Civil society unrest and demonstrations throughout Sudan make clear that the nation has lost all faith in the brutal, rapacious National Islamic Front/National Congress Party kleptocracy. That the African Union should effectively throw this regime a diplomatic life-line at the present moment by failing to focus diplomatic pressure in appropriate ways is a sign of deep corruption.
Anger at the brutality and corrupt and economic malfeasance of the Khartoum regime has risen to the boiling point
African Union urges progress on Darfur process, threatens sanctions
Sudan Tribune, February 27, 2018 (KHARTOUM)
The African Union’s Peace and Security Council (PSC) urged mediators to make progress in the resolution of Darfur conflict during the upcoming three months and threatened to sanction those who continue to hinder the ongoing efforts for a lasting peace [an absurdly meaningless threat—ER]. In a meeting held on 20 February 2018, the PSC said concerned by the “unnecessarily prolonged” process for peace in Darfur and called for a rapid resolution of the 15-year conflict.
The Council further pointed to “the lack of commitment on the part of the non-signatory Darfur armed movements” and urged them to engage discussions with the government on the basis of the Doha Document for peace in Darfur (DDPD).
[What the AU PSC does not mention is that the Khartoum regime refuses to comply even with the terms of the wildly untenable Doha agreement—an “agreement” reached without meaningful representation by Darfuri civil society, or from the rebel groups with the most popular support and military strength. The DDPD was dead on arrival and is widely recognized as such; that it continues to be diplomatically flogged as a roadmap only signals the weakness and incompetence of the AU. Indeed, the DDPD (July 2011) was made necessary by the utter failure of the previous AU “Roadmap for Peace in Darfur” promulgated by Thabo Mbeki in 2009. The incompetent and morally corrupt Mbeki still leads AU diplomatic efforts, almost a decade after this monumental failure—ER]
Following what the meeting directed the African Union High-Level Implementation Panel (AUHIP) and the hybrid peacekeeping mission known as UNAMID to “continue with their engagement with the parties to the conflict” and update its members on the progress made on the peace process. Based on the outcome of the mediation’s efforts ” the AU Commission should, by May 2018, elaborate possible measures, including possible sanctions, which could be applied against all those who continue to obstruct efforts towards lasting peace and security in Darfur,” said a statement released on Monday 27 February.

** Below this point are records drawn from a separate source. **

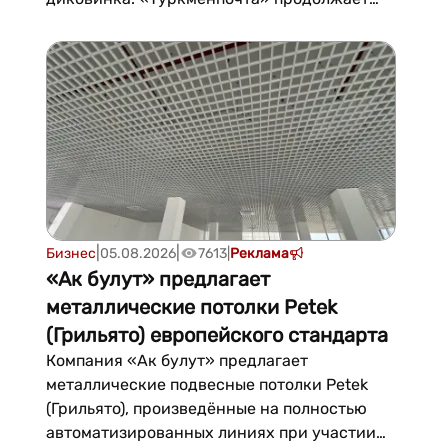
развивать международный шопинг через
сервис TMDrops, который уже несколько
месяцев помогает жителям страны
оформлять покупки в крупнейших
зарубежных интернет-магазинах — от
Amazon и eBay до Zara, Victoria's Sec...
|
|
Бизнес
05.08.2026
7613
|
Реклама
«Ак булут» предлагает
металлические потолки Petek
(Грильято) европейского стандарта
Компания «Ак булут» предлагает
металлические подвесные потолки Petek
(Грильято), произведённые на полностью
автоматизированных линиях при участии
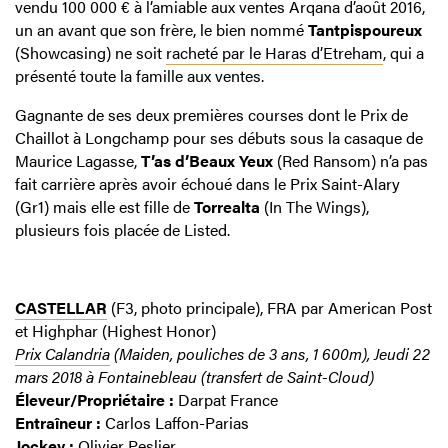
vendu 100 000 € à l’amiable aux ventes Arqana d’août 2016,
un an avant que son frère, le bien nommé
Tantpispoureux
(Showcasing) ne soit
racheté par le Haras d’Etreham
, qui a
présenté toute la famille aux ventes.
Gagnante de ses deux premières courses dont le Prix de
Chaillot à Longchamp pour ses débuts sous la casaque de
Maurice Lagasse,
T’as d’Beaux Yeux
(Red Ransom) n’a pas
fait carrière après avoir échoué dans le Prix Saint-Alary
(Gr1) mais elle est fille de
Torrealta
(In The Wings),
plusieurs fois placée de Listed.
CASTELLAR
(F3, photo principale), FRA par American Post
et Highphar (Highest Honor)
Prix Calandria
(Maiden, pouliches de 3 ans, 1 600m), Jeudi 22
mars 2018 à Fontainebleau (transfert de Saint-Cloud)
Éleveur/Propriétaire :
Darpat France
Entraîneur :
Carlos Laffon-Parias
Jockey :
Olivier Peslier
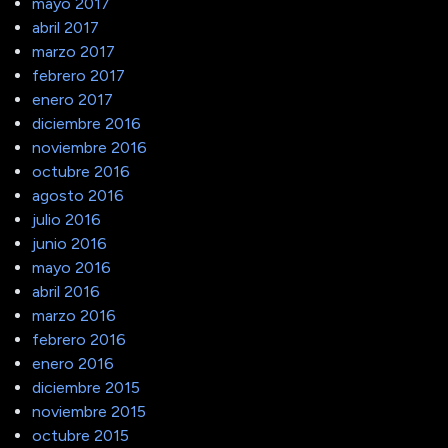
mayo 2017
abril 2017
marzo 2017
febrero 2017
enero 2017
diciembre 2016
noviembre 2016
octubre 2016
agosto 2016
julio 2016
junio 2016
mayo 2016
abril 2016
marzo 2016
febrero 2016
enero 2016
diciembre 2015
noviembre 2015
octubre 2015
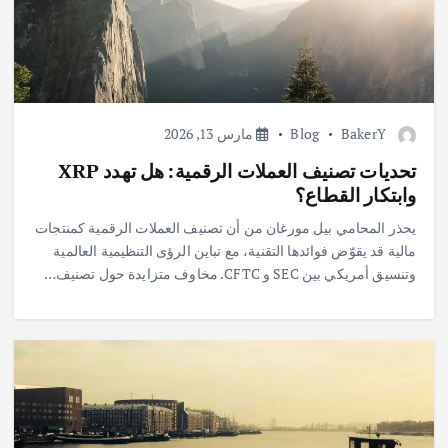
BakerY
Blog
مارس 13, 2026
تحديات تصنيف العملات الرقمية: هل تهدد XRP
وابتكار القطاع؟
يحذر المحامي بيل مورغان من أن تصنيف العملات الرقمية كمنتجات
مالية قد يقوّض فوائدها التقنية، مع تباين الرؤى التنظيمية العالمية
وتنسيق أمريكي بين SEC و CFTC. مخاوف متزايدة حول تصنيف…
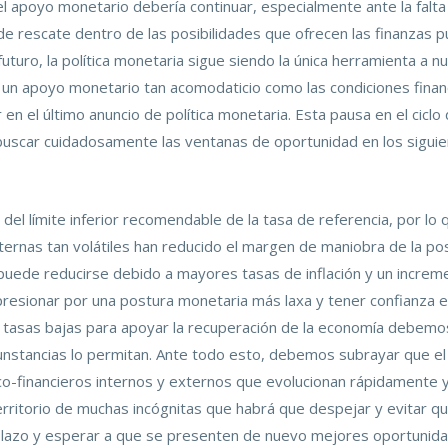
l apoyo monetario debería continuar, especialmente ante la falta 
 de rescate dentro de las posibilidades que ofrecen las finanzas 
uturo, la política monetaria sigue siendo la única herramienta a n
de un apoyo monetario tan acomodaticio como las condiciones finan
en el último anuncio de política monetaria. Esta pausa en el ciclo
uscar cuidadosamente las ventanas de oportunidad en los siguie
el límite inferior recomendable de la tasa de referencia, por lo 
ternas tan volátiles han reducido el margen de maniobra de la pos
puede reducirse debido a mayores tasas de inflación y un incremen
resionar por una postura monetaria más laxa y tener confianza e
tasas bajas para apoyar la recuperación de la economía debemos 
rcunstancias lo permitan. Ante todo esto, debemos subrayar que e
o-financieros internos y externos que evolucionan rápidamente y e
erritorio de muchas incógnitas que habrá que despejar y evitar q
plazo y esperar a que se presenten de nuevo mejores oportunid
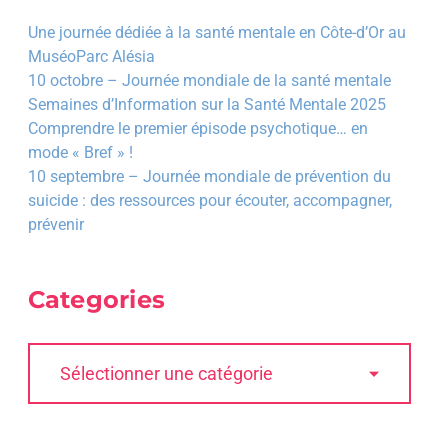
Une journée dédiée à la santé mentale en Côte-d’Or au
MuséoParc Alésia
10 octobre – Journée mondiale de la santé mentale
Semaines d’Information sur la Santé Mentale 2025
Comprendre le premier épisode psychotique… en
mode « Bref » !
10 septembre – Journée mondiale de prévention du
suicide : des ressources pour écouter, accompagner,
prévenir
Categories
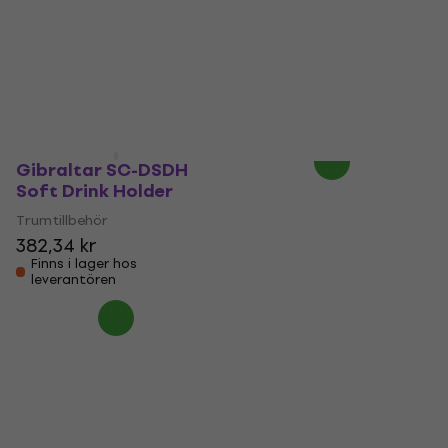
Base Sound
Trumtillbehör
Reduction Pads
4
/5
455 kr
Trumtillbehör
Finns i lager hos
1 070,55 kr
leverantören
Finns i lager hos
leverantören
Gibraltar SC-DSDH
Soft Drink Holder
Trumtillbehör
382,34 kr
Finns i lager hos
leverantören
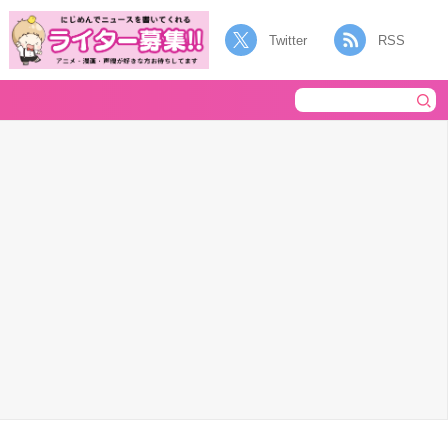
Twitter
RSS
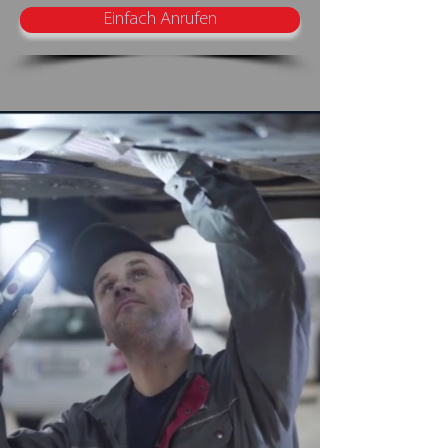
Einfach Anrufen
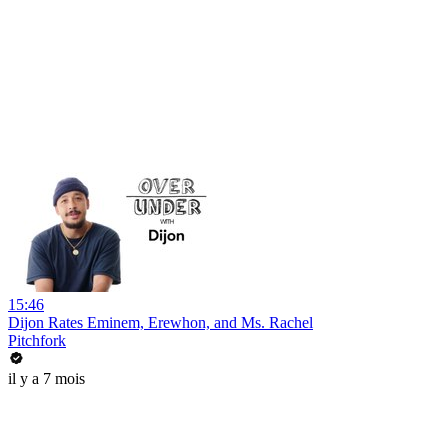
15:46
Dijon Rates Eminem, Erewhon, and Ms. Rachel
Pitchfork
il y a 7 mois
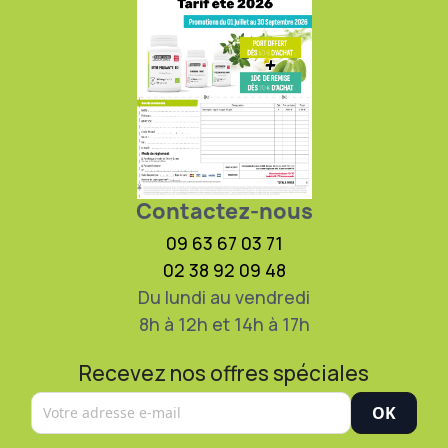
Contactez-nous
09 63 67 03 71
02 38 92 09 48
Du lundi au vendredi
8h à 12h et 14h à 17h
Recevez nos offres spéciales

[The UNAMID referred to here—a colossal failure as a peacekeeping mission by any reasonable or objective measures during its decade of deployment in Darfur—has been celebrate by the AU has been celebrated as “worthy of emulation” in future peacekeeping operations in Africa. The disingenuous and desperate effort to make a success out of miserable failure tells us all too much about the African Union Peace and Security Council—ER]
The holdout groups including the Justice and Equality Movement (JEM), Sudan Liberation Movement—Minni Minnawi (SLM-MM) refused to sign the DDPD in July 2011 and called to open the framework agreement for talks. Other groups like the Sudan Liberation Movement—Abdel Wahid (SLM-AW) had declined to join the process and rejected its outcome. The African Union mediation panel (AUHIP) led by former South African President Thabo Mbeki proposed a holistic process to end the armed conflicts and produce political reforms in Sudan.